● **Prompt**: Your output should be the lines below from the one with "Andalo, 25.01.2016 / 13:12" through the one with "The approximate time", copied exactly, pictures excluded.

++++ Input data ++++

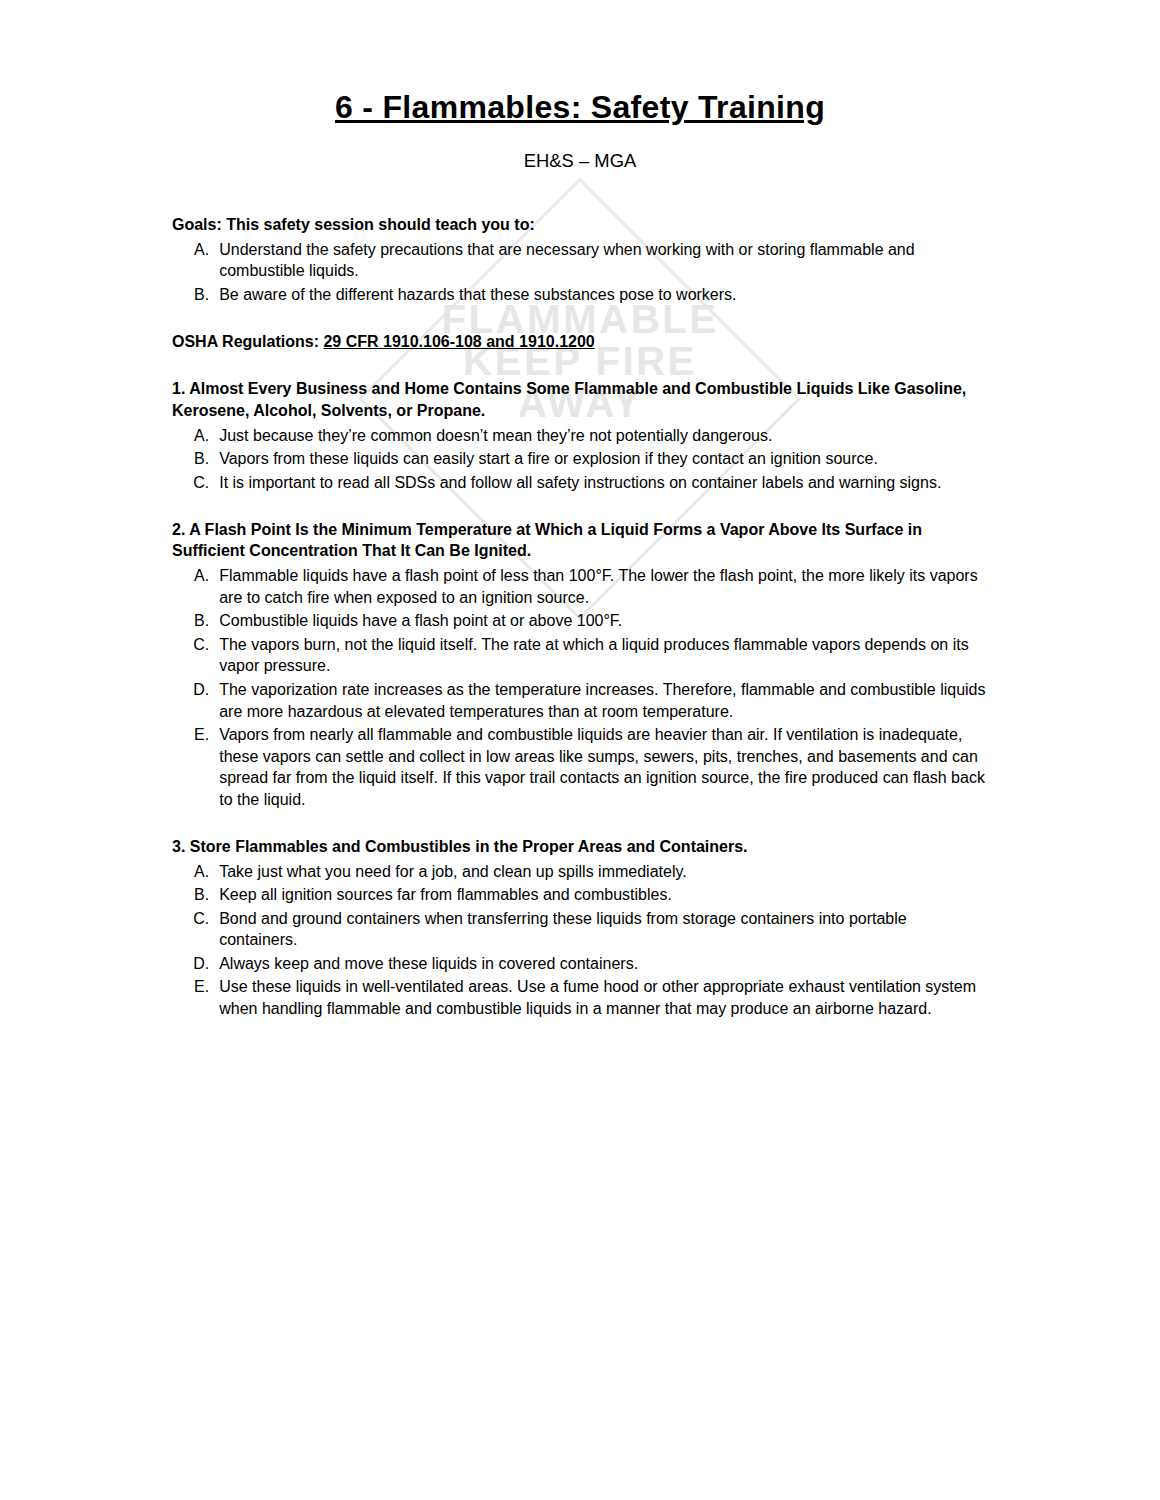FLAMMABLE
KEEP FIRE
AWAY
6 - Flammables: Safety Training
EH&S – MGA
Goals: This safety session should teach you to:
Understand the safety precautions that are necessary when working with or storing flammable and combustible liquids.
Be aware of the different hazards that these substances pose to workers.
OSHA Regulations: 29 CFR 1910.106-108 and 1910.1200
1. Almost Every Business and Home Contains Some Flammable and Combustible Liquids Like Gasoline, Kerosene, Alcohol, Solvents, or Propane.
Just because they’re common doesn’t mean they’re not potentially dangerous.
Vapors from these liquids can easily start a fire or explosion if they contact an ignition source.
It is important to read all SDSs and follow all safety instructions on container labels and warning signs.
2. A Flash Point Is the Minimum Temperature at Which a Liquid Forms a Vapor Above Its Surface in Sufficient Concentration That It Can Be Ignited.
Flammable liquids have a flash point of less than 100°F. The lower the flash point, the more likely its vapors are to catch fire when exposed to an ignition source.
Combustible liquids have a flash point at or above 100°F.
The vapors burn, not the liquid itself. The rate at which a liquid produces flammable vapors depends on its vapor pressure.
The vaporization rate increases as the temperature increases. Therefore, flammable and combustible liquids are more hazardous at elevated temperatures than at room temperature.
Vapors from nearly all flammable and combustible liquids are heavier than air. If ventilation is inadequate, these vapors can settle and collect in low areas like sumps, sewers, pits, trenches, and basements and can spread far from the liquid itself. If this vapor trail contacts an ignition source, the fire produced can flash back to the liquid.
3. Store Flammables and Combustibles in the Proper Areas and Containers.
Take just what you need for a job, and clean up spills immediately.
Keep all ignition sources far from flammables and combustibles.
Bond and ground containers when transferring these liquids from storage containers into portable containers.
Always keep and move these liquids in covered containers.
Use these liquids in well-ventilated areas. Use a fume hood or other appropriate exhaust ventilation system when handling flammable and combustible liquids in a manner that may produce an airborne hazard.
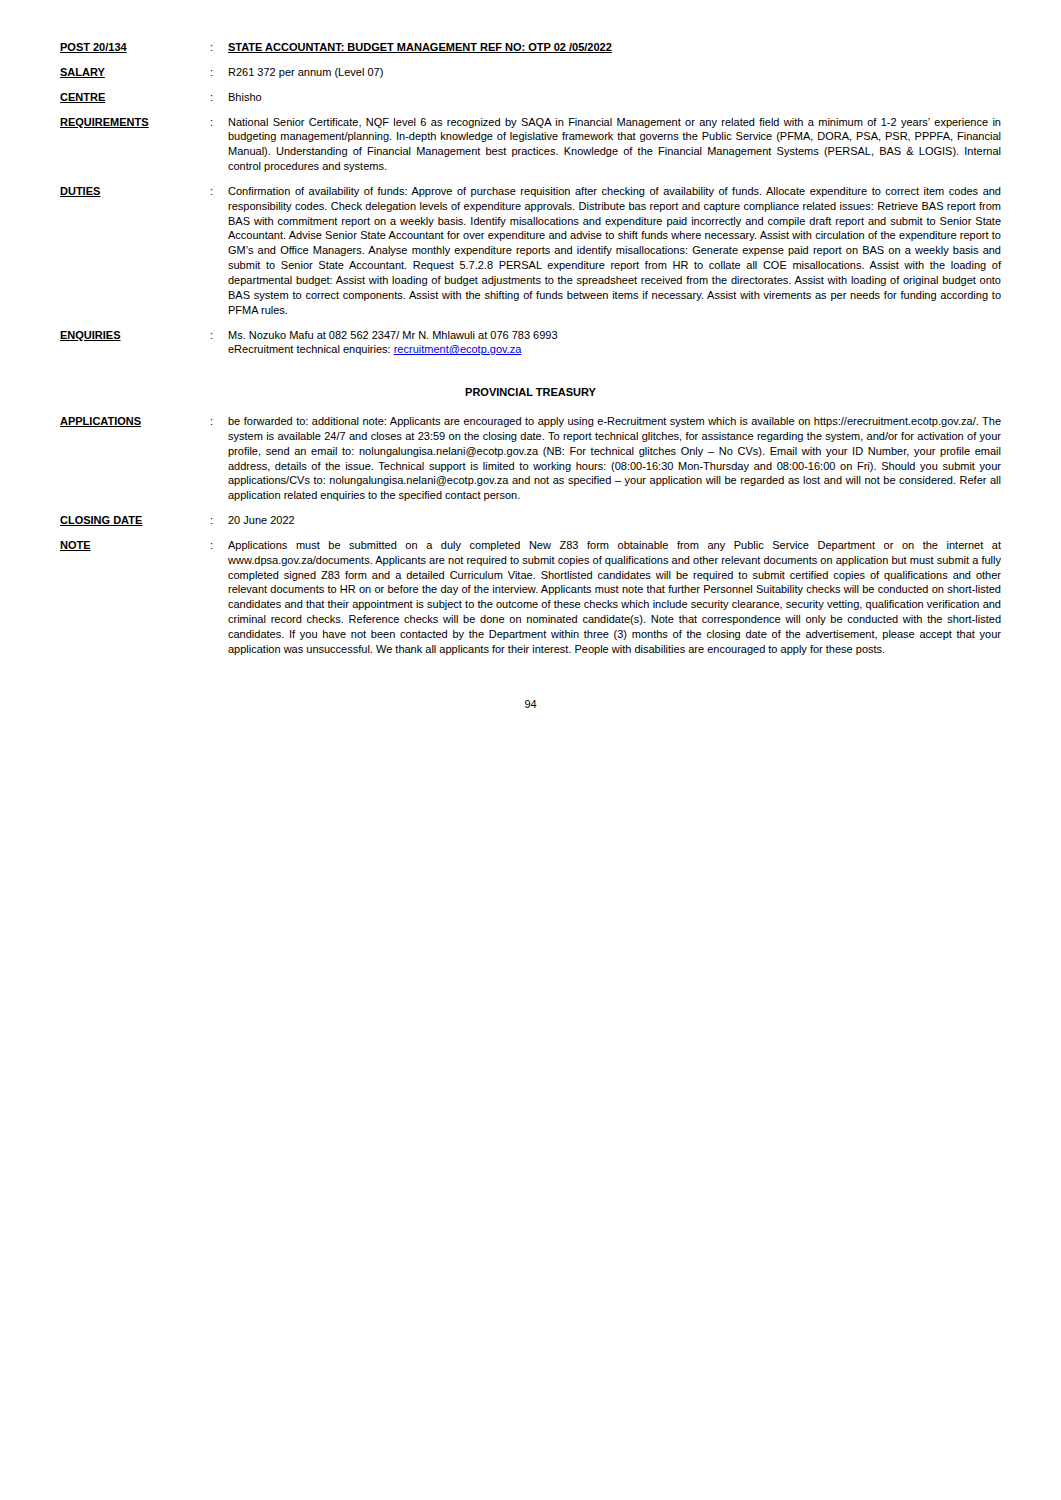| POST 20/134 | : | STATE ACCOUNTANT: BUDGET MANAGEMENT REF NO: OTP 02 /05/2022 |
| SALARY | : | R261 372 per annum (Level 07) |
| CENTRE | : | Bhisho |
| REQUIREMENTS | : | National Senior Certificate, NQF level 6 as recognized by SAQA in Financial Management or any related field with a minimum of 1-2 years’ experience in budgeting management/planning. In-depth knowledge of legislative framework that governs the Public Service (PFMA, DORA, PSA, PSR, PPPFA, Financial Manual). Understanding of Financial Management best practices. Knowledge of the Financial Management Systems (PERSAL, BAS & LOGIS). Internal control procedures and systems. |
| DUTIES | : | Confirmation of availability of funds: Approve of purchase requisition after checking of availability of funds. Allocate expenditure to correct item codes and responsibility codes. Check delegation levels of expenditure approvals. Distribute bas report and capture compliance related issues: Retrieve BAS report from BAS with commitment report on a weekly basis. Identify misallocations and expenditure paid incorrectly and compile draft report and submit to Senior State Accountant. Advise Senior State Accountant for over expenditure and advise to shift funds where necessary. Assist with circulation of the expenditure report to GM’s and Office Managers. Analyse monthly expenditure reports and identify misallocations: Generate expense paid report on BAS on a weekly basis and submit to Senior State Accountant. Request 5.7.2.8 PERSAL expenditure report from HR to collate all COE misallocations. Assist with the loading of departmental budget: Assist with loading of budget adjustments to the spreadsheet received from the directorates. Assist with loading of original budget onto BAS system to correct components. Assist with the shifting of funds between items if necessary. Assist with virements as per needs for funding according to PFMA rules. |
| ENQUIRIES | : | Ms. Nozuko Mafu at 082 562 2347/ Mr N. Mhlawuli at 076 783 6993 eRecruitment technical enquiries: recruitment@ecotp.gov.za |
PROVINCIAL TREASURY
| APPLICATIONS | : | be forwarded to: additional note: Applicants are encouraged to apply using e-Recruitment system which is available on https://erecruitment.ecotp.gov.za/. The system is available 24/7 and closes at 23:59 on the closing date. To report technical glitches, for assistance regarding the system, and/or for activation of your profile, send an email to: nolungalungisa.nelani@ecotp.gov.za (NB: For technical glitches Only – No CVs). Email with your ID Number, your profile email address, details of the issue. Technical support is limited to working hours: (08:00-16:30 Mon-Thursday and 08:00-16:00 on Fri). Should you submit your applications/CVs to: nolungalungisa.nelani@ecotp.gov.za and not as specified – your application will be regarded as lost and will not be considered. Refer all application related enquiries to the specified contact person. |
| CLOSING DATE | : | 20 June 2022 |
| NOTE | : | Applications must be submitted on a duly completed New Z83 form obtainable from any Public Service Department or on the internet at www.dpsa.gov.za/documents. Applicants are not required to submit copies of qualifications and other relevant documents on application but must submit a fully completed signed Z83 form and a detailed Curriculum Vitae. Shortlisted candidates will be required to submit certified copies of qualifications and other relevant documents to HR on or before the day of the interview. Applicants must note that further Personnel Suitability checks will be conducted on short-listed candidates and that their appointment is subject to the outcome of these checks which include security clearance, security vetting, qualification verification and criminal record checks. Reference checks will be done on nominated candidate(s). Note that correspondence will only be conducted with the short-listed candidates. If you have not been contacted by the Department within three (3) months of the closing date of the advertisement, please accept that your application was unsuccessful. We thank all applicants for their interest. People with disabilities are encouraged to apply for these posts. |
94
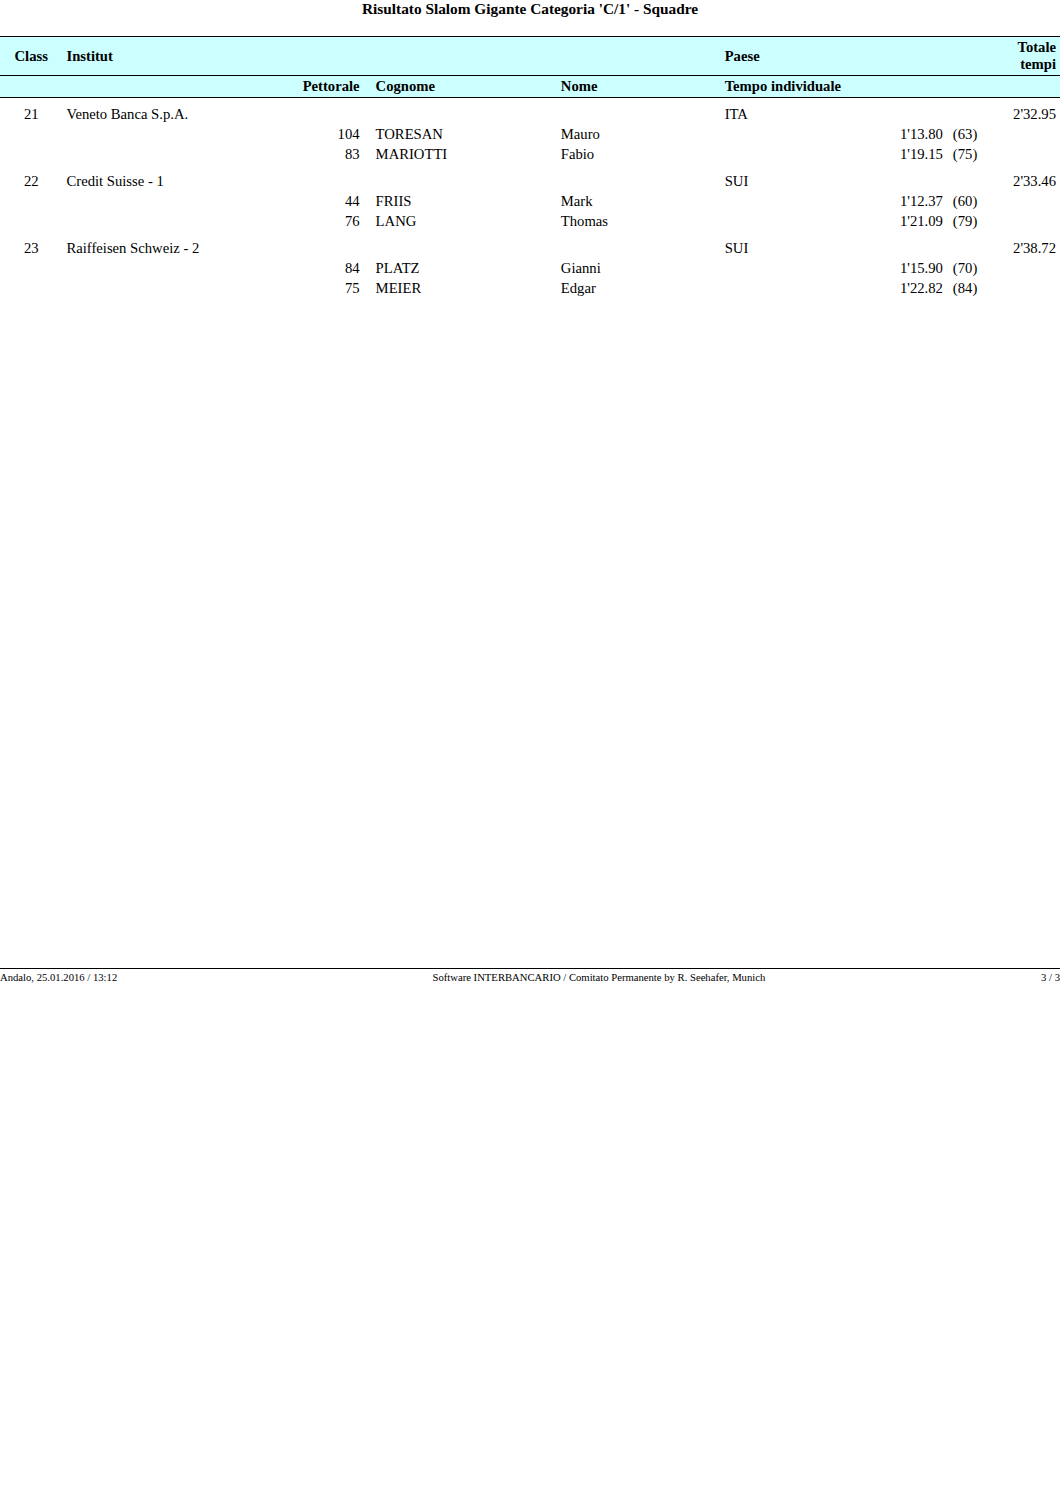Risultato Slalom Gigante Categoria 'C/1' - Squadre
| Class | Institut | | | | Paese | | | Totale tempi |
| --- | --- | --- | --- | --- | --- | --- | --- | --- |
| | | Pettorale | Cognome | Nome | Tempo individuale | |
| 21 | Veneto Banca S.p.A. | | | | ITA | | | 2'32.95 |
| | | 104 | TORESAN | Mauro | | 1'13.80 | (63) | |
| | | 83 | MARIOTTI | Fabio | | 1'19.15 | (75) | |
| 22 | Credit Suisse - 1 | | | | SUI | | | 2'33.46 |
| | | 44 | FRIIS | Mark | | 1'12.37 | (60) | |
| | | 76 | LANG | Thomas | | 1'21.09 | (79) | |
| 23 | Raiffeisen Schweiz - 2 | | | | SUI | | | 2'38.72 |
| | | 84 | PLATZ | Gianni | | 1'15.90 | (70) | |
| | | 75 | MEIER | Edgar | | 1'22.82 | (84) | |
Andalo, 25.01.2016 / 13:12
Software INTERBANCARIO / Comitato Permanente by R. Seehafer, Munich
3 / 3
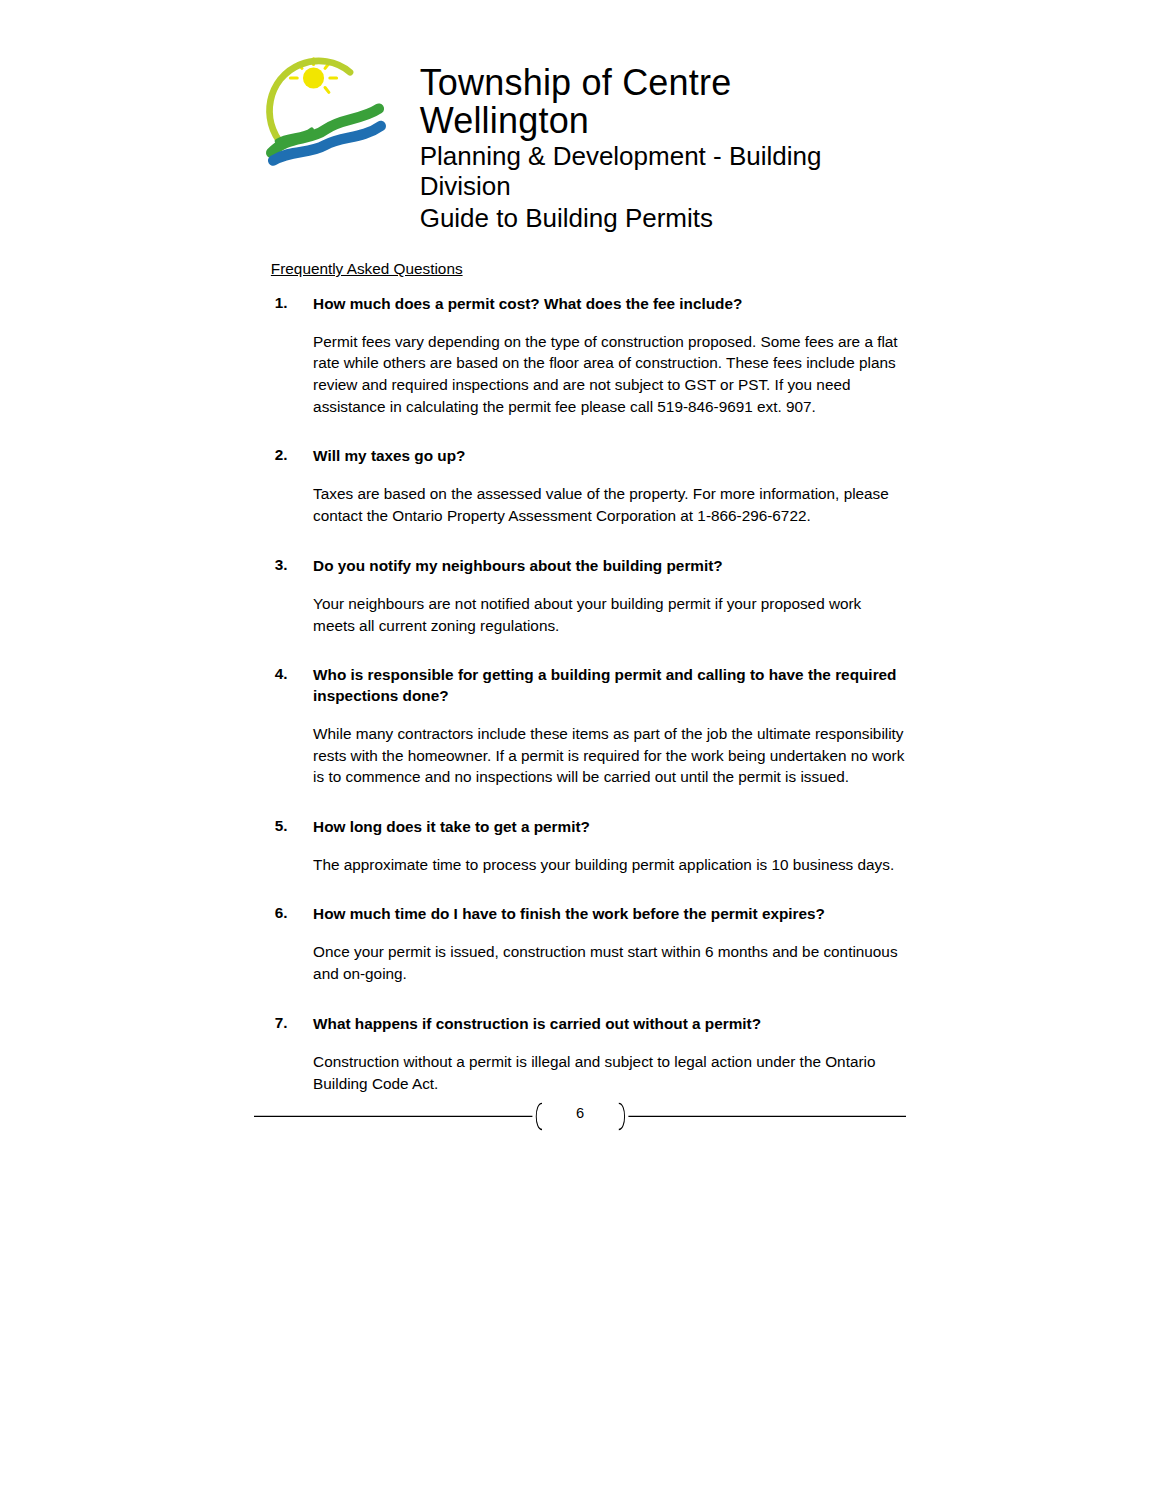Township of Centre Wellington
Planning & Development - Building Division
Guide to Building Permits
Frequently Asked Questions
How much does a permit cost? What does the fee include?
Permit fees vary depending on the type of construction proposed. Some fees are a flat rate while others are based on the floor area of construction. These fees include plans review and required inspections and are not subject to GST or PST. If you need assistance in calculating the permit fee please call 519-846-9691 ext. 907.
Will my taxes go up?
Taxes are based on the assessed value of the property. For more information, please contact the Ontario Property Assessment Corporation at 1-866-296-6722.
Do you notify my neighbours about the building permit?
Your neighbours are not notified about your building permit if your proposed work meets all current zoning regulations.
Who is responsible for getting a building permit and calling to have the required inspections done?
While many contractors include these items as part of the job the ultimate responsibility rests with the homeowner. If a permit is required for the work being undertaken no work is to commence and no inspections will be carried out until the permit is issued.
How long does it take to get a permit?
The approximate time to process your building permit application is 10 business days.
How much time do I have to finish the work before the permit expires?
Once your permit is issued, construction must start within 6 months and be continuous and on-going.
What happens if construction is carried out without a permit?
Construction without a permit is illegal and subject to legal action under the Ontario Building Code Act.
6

++++

● **Solution**:
Andalo, 25.01.2016 / 13:12
Software INTERBANCARIO / Comitato Permanente by R. Seehafer, Munich
3 / 3
Township of Centre Wellington
Planning & Development - Building Division
Guide to Building Permits
Frequently Asked Questions
How much does a permit cost? What does the fee include?
Permit fees vary depending on the type of construction proposed. Some fees are a flat rate while others are based on the floor area of construction. These fees include plans review and required inspections and are not subject to GST or PST. If you need assistance in calculating the permit fee please call 519-846-9691 ext. 907.
Will my taxes go up?
Taxes are based on the assessed value of the property. For more information, please contact the Ontario Property Assessment Corporation at 1-866-296-6722.
Do you notify my neighbours about the building permit?
Your neighbours are not notified about your building permit if your proposed work meets all current zoning regulations.
Who is responsible for getting a building permit and calling to have the required inspections done?
While many contractors include these items as part of the job the ultimate responsibility rests with the homeowner. If a permit is required for the work being undertaken no work is to commence and no inspections will be carried out until the permit is issued.
How long does it take to get a permit?
The approximate time to process your building permit application is 10 business days.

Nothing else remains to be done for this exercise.